───── RECORDS ─────

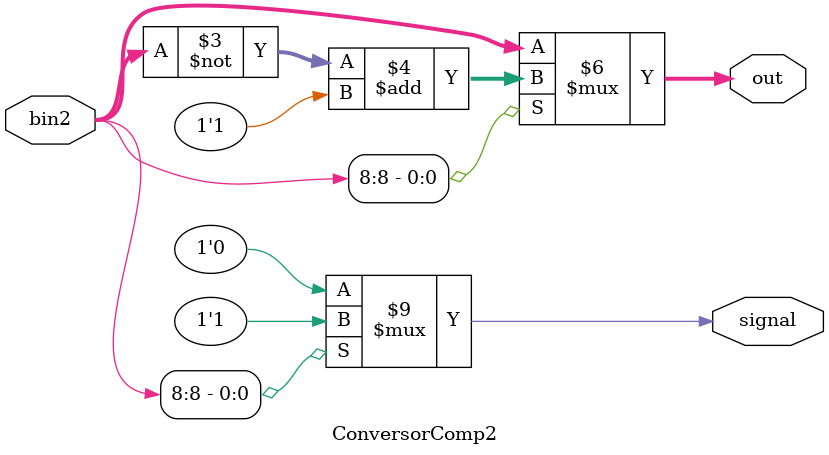
<source format=v>
module ConversorComp2(bin2, out, signal);
	input 	  [8:0] bin2;
	output reg [8:0] out;
	output reg signal;

	always @ (*) begin
		if(bin2[8] == 1'b1) begin
			signal = 1;
			out = ~(bin2[8:0]) + 1'b1;
		end
		else begin
			signal = 0;
			out = bin2[8:0];
		end
	
	end

endmodule 
</source>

─────

* EXERCISE: In the entries above, find each line containing the string "signal" and copy it.

* EXPECTED ANSWER:
module ConversorComp2(bin2, out, signal);
	output reg signal;
			signal = 1;
			signal = 0;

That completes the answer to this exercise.